V-Sekai / godot-whisper

An GDExtension addon for the Godot Engine that enables realtime audio transcription, supports OpenCL for most platforms, Metal for Apple devices, and runs on a separate thread.
MIT License
50 stars 5 forks source link

Integration Design of Whisper GGML Data Model #8

Closed fire closed 7 months ago

fire commented 7 months ago

Current Status

As per the recent discussion, it seems that the symbols are now being exported correctly. However, there is still uncertainty about the functionality and implementation of certain components.

The missing part in the current implementation is the mono? stero? audio data stream input. This needs to be sent to whisper.cpp. After wrapping the core algorithm, resampling is required to the desired format. The audio effect can then be attached to a microphone or speech recording to output text. In the proposed design, audio effect should have an accessor to the whisper ggml ml data model, as a gguf resource.

Please note that due to personal circumstances, I will be away this weekend.
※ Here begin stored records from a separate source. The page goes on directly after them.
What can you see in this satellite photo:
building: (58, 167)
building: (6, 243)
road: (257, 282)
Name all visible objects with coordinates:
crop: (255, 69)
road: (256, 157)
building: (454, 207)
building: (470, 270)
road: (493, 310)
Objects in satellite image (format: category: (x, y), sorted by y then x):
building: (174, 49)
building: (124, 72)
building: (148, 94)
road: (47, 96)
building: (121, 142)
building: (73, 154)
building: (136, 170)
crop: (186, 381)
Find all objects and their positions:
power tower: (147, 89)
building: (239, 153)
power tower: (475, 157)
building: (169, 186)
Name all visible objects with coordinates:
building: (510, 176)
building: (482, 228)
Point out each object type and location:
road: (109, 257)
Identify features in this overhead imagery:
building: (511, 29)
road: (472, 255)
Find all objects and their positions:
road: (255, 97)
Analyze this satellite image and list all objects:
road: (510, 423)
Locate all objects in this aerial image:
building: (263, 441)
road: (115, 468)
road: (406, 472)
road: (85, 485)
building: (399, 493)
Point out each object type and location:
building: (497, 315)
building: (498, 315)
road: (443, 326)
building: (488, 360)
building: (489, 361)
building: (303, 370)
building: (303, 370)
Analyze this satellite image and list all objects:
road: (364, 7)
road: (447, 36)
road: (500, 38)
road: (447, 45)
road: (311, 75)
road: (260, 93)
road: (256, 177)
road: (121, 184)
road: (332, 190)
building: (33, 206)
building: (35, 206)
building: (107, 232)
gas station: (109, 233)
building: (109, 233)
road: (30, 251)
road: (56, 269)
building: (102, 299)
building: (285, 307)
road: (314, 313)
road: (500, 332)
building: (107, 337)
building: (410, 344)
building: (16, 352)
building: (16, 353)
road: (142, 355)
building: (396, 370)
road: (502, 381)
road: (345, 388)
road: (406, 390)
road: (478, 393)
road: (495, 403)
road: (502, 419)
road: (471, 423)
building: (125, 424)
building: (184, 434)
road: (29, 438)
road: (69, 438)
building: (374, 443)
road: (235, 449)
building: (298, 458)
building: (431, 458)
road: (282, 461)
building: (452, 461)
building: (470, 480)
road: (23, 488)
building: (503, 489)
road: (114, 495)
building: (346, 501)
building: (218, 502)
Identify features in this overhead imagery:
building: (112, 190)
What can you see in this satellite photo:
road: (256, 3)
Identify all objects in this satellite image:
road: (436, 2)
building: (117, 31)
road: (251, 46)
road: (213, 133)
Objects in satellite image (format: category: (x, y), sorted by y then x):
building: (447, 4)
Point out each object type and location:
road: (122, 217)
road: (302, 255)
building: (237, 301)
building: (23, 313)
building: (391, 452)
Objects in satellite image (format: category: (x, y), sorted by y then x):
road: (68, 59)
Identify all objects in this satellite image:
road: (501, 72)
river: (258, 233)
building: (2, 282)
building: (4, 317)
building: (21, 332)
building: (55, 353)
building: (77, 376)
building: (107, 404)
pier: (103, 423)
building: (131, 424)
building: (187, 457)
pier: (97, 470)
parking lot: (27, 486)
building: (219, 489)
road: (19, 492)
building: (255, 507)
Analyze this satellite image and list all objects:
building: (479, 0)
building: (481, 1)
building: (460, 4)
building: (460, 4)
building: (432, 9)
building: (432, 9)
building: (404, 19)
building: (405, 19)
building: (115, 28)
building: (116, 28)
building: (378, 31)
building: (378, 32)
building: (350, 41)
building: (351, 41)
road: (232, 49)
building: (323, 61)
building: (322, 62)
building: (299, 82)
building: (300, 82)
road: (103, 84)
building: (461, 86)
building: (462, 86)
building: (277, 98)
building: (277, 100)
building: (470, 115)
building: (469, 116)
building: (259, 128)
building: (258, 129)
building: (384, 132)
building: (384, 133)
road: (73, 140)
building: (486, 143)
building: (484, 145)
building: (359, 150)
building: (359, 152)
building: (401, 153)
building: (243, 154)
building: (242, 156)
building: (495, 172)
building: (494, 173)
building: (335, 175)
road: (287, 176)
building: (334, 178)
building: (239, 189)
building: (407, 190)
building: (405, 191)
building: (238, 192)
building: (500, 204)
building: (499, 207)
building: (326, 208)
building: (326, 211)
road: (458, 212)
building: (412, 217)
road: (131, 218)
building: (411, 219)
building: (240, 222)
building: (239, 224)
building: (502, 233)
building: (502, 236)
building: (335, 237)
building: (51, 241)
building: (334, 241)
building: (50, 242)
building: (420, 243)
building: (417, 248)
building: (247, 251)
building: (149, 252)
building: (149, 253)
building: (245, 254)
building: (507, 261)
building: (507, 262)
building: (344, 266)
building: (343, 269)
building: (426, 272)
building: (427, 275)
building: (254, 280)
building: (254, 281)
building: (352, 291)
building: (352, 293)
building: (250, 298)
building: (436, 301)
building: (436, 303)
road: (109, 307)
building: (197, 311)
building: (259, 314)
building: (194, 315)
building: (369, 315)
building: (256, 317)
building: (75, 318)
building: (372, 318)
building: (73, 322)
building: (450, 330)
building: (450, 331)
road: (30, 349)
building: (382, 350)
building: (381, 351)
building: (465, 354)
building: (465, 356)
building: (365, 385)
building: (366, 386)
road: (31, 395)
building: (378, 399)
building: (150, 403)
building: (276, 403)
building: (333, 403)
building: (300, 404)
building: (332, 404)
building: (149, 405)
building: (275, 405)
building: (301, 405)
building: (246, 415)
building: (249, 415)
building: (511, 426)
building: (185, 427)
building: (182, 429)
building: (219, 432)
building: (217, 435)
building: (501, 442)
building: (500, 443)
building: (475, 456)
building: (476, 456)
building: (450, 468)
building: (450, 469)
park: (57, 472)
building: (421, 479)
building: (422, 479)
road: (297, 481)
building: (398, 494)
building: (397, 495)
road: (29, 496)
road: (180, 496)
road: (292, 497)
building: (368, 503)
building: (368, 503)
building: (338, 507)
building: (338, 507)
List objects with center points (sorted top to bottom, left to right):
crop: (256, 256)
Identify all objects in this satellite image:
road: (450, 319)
fire commented 7 months ago

Note that the stats are previously from a voip system and aren't fully relevant. https://github.com/V-Sekai/v-sekai.whisper/blob/main/src/speech_processor.cpp#L335-L360

Previously there was a audio effect to speech processor to network to audio output.

The current design could be audio effect to speech processor where instead packaging the audio for transmission we transfer it into the whisper.cpp model and get text.

fire commented 7 months ago

The part that has the whisper.cpp print output is here https://github.com/V-Sekai/v-sekai.whisper/blob/main/src/speech.cpp#L90-L95

There a lot of unused code, probably need to cleanup.